Search code examples
etlazure-data-factory

data factory special character in column headers


I have a file I am reading into a blob via datafactory. Its formatted in excel. Some of the column headers have special characters and spaces which isn't good if want to take it to csv or parquet and then SQL. Is there a way to correct this in the pipeline? Example "Activations in last 15 seconds high+Low" "first entry speed (serial T/a)"

Thanks


Solution

  • Normally, Data Flow can handle this for you by adding a Select transformation with a Rule:

    enter image description here

    1. Uncheck "Auto mapping".
    2. Click "+ Add mapping"
    3. For the column name, enter "true()" to process all columns.
    4. Enter an appropriate expression to rename the columns. This example uses regular expressions to remove any character that is not a letter.

    SPECIAL CASE

    There may be an issue with this is the column name contains forward slashes ("/"). I accidentally came across this in my testing: enter image description here

    Every one of the columns not mapped contains forward slashes. Unfortunately, I cannot explain why this would be the case as Data Flow is clearly aware of the column name.
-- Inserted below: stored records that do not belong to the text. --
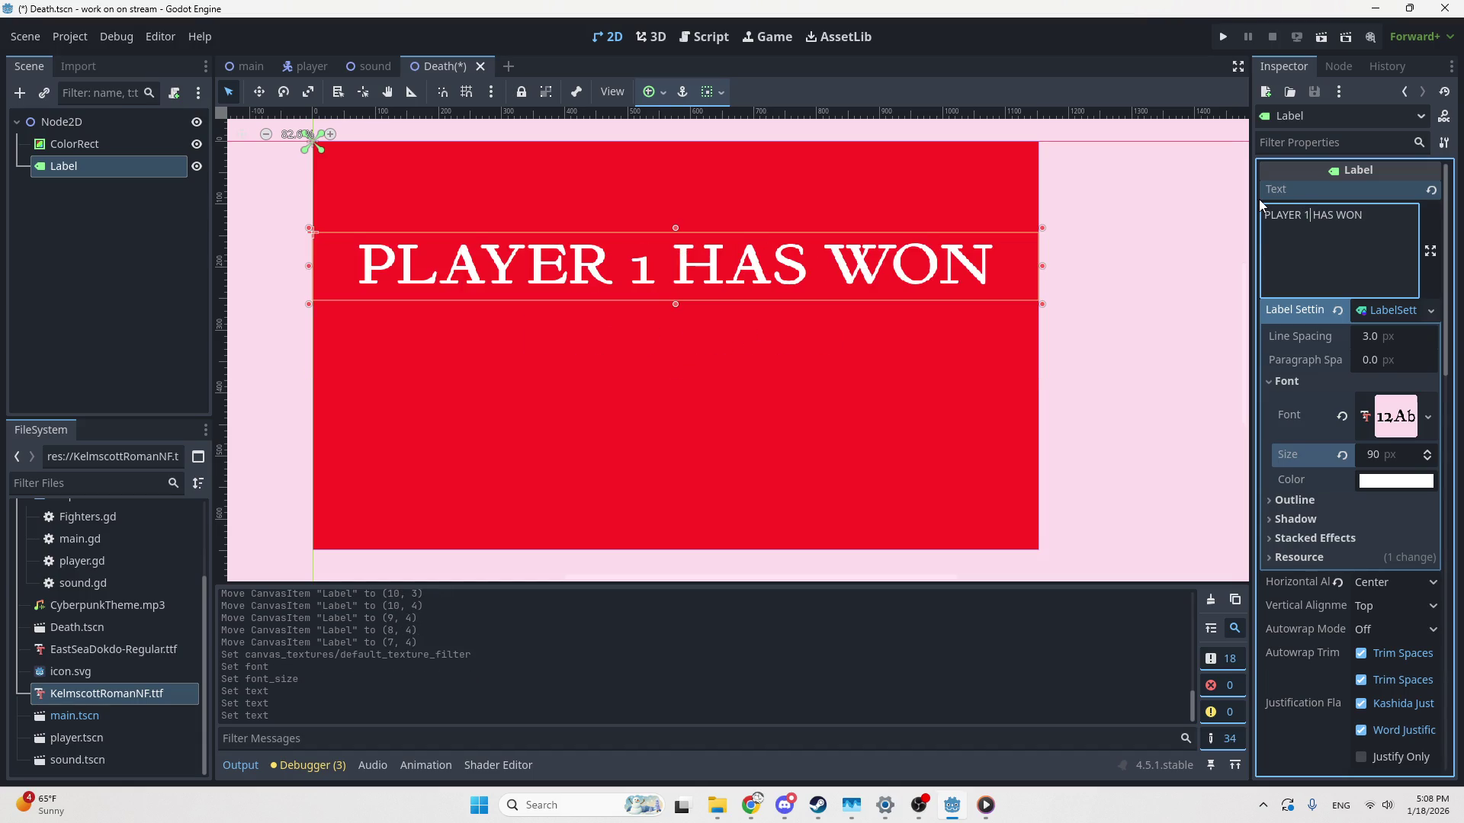
left_click(1094, 290)
left_click(747, 264)
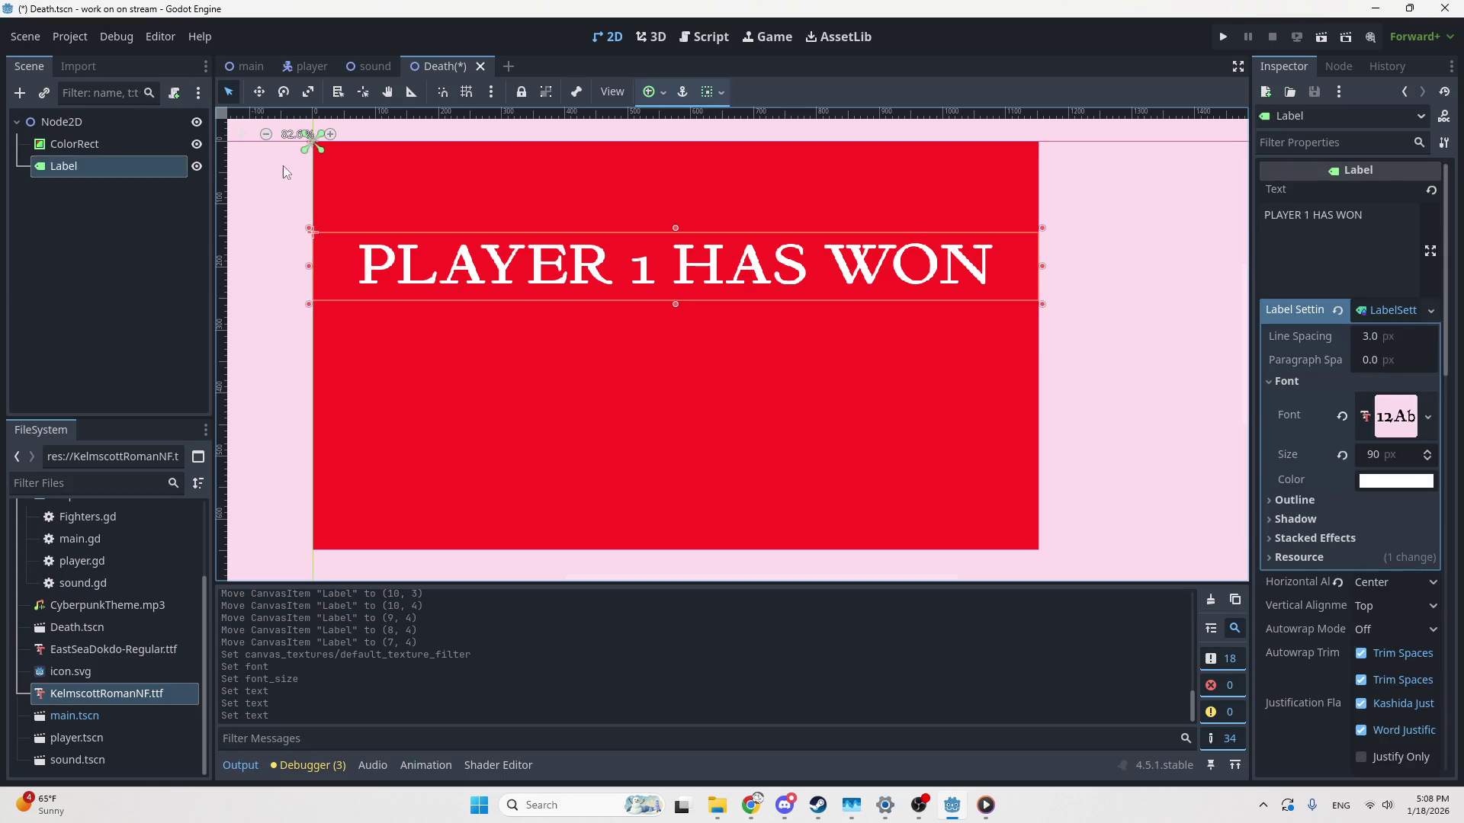
left_click(128, 122)
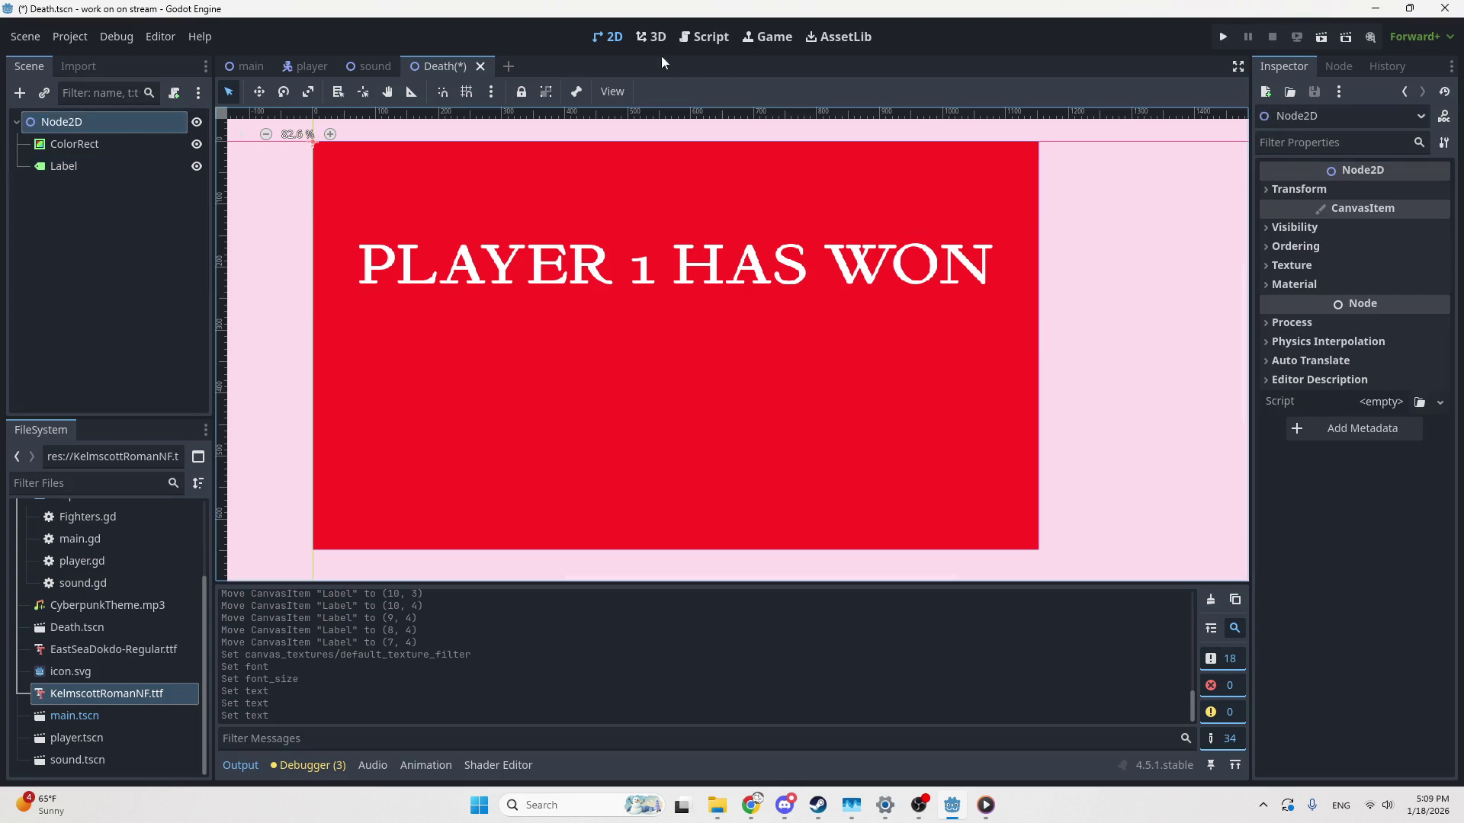
left_click(695, 39)
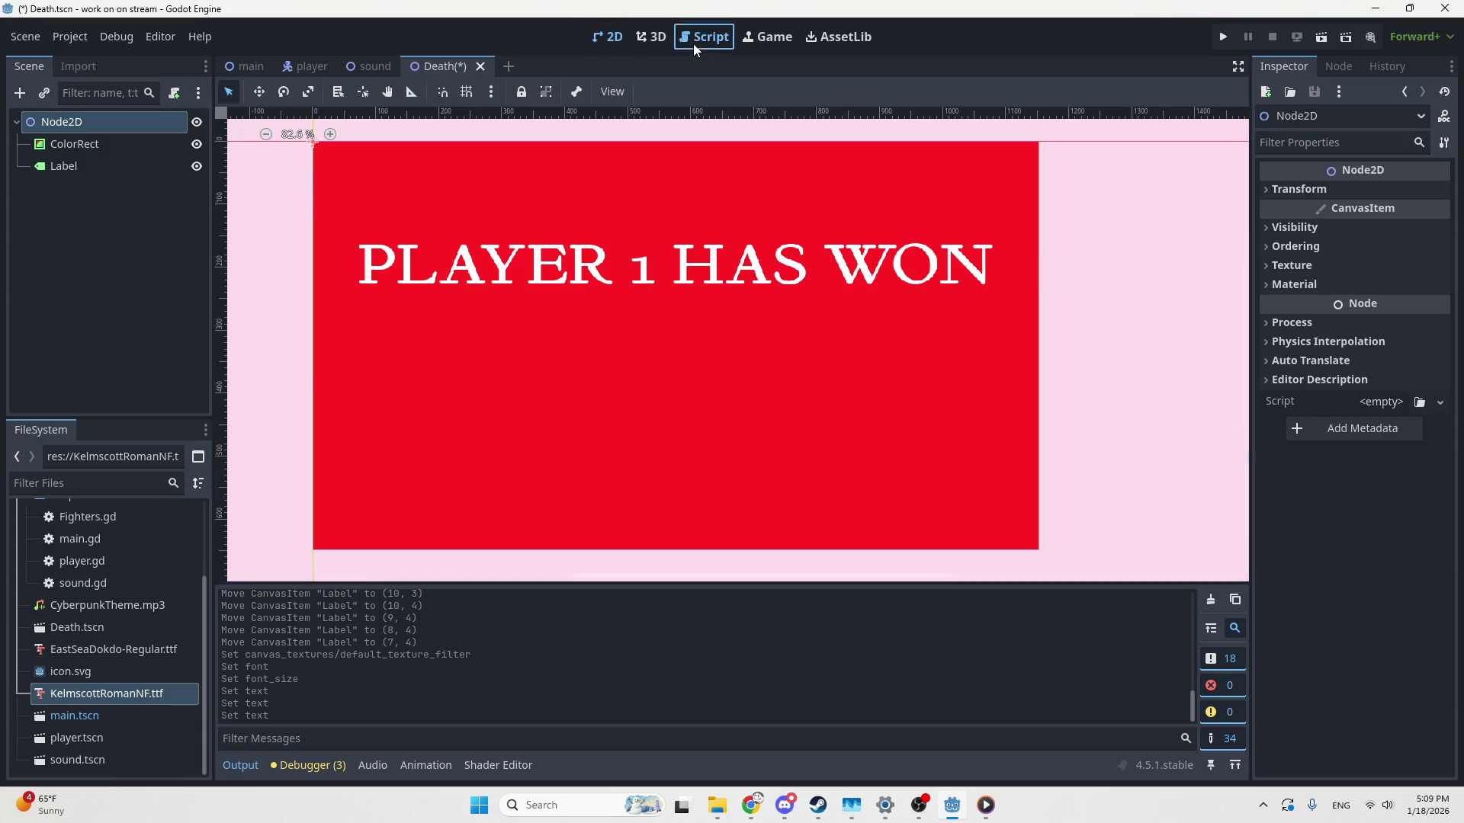
scroll(87, 561, "up", 3)
right_click(76, 596)
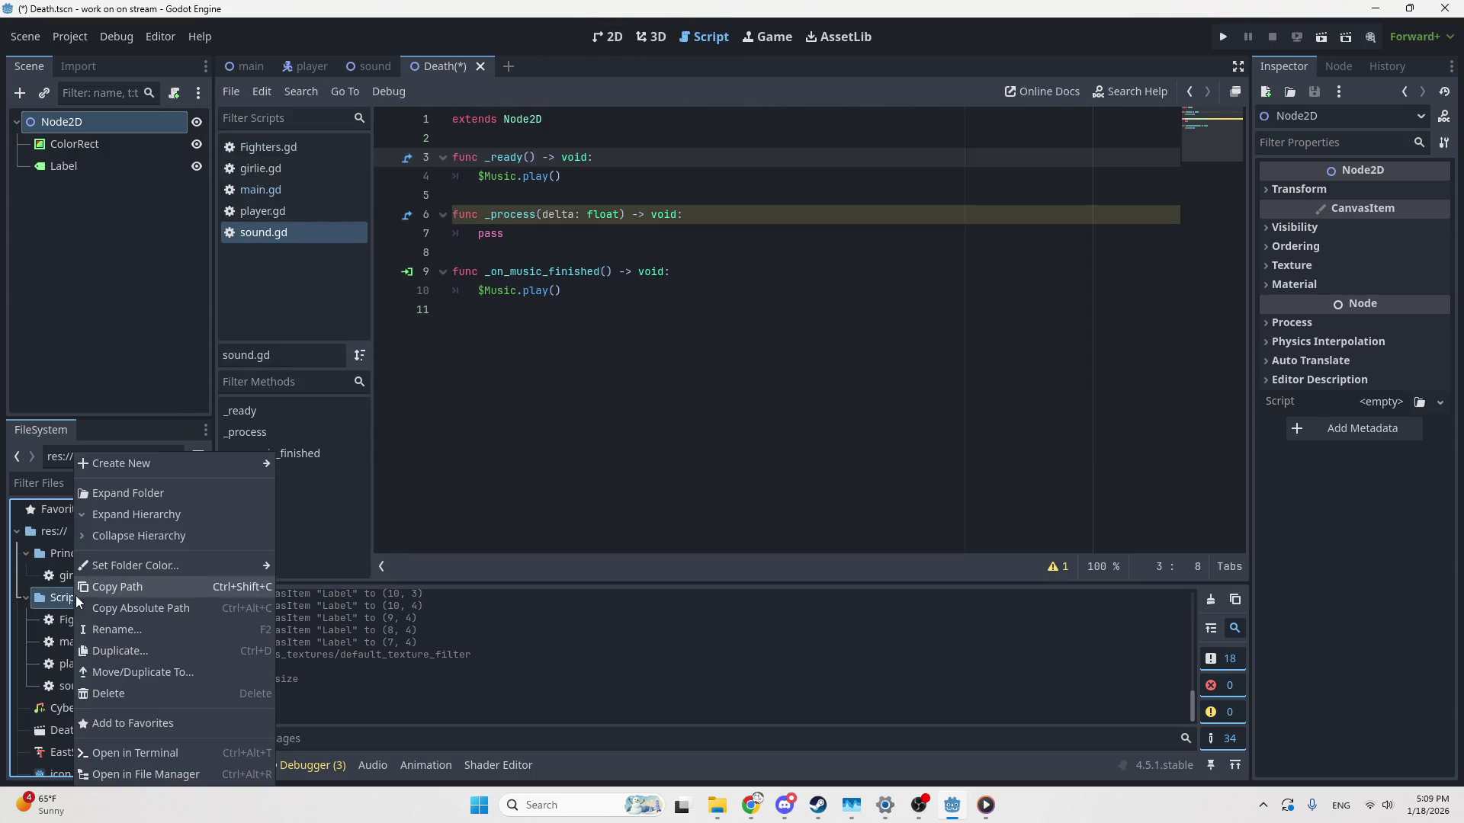
mouse_move(208, 468)
left_click(313, 460)
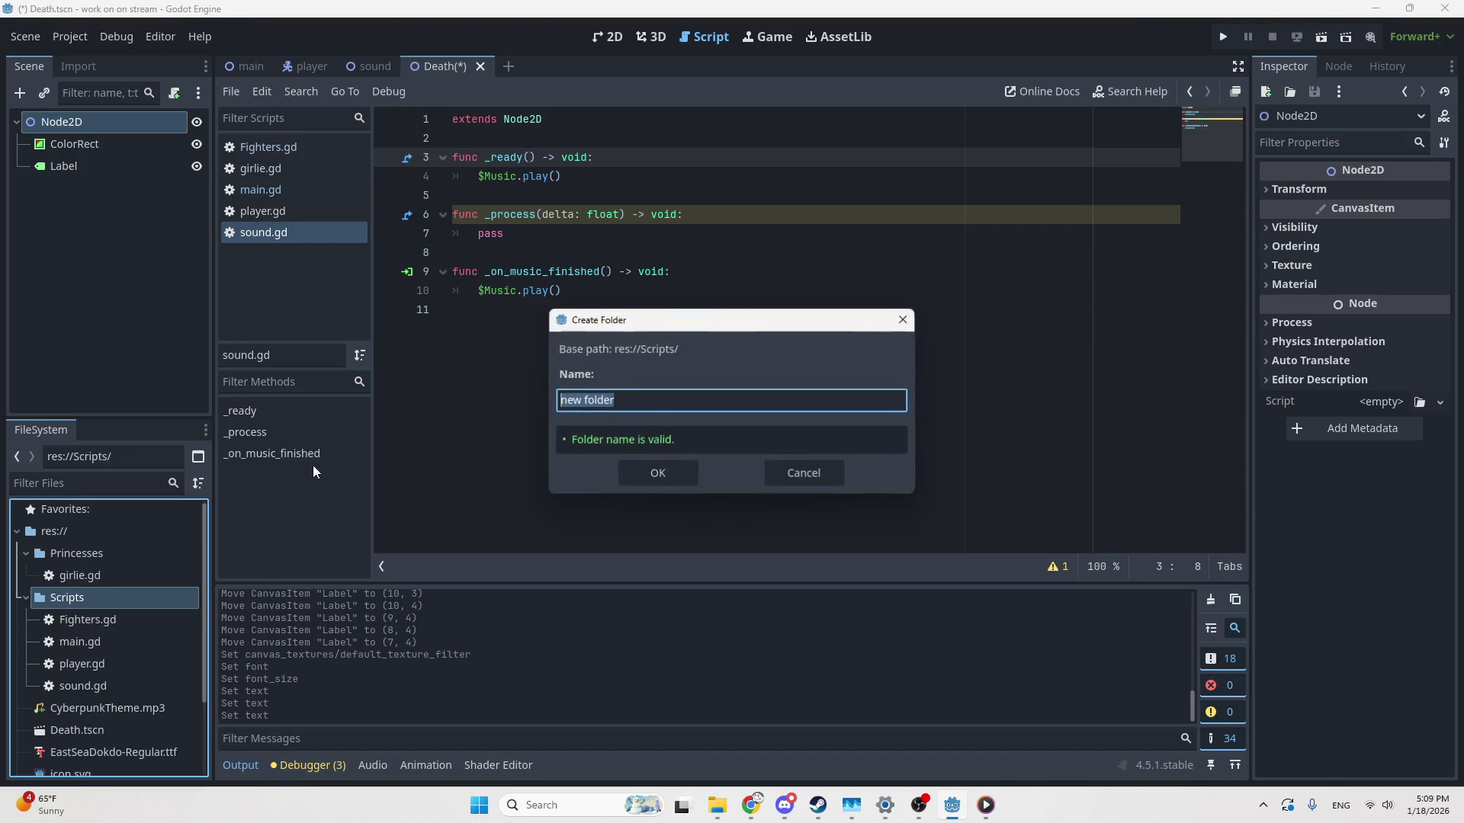
type("Gl")
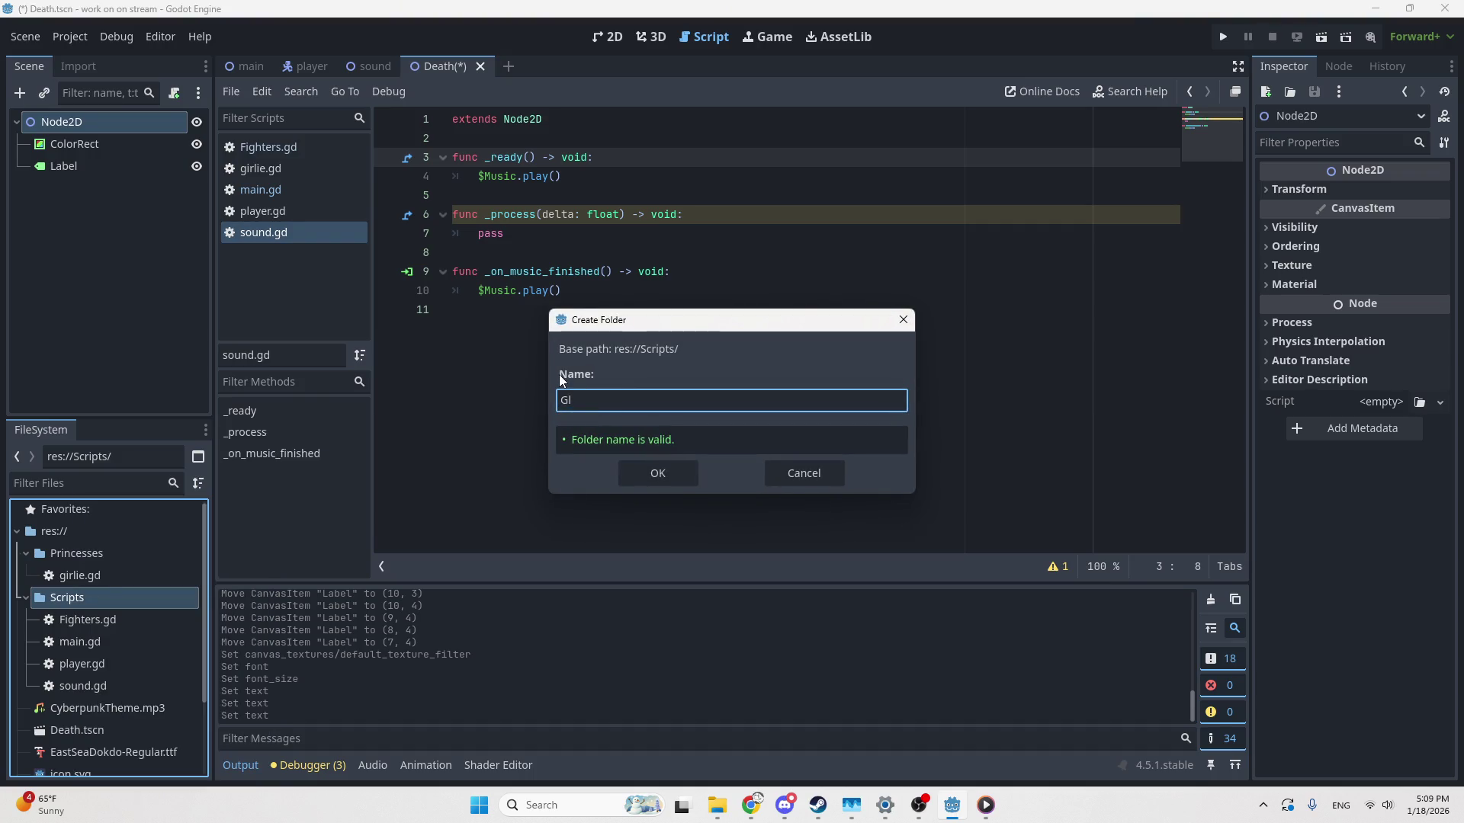
type("obalVars")
left_click(678, 467)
It can be addressed manually by adding a Fixed rule for EACH offending column, which is obviously less than ideal: enter image description here

    ANOTHER OPTION

    The other thing you could try is to pre-process the text file with another Data Flow using a Source dataset that has no delimiters. This would give you the contents of each row as a single column. If you could get a handle on the just first row, you could remove the special characters.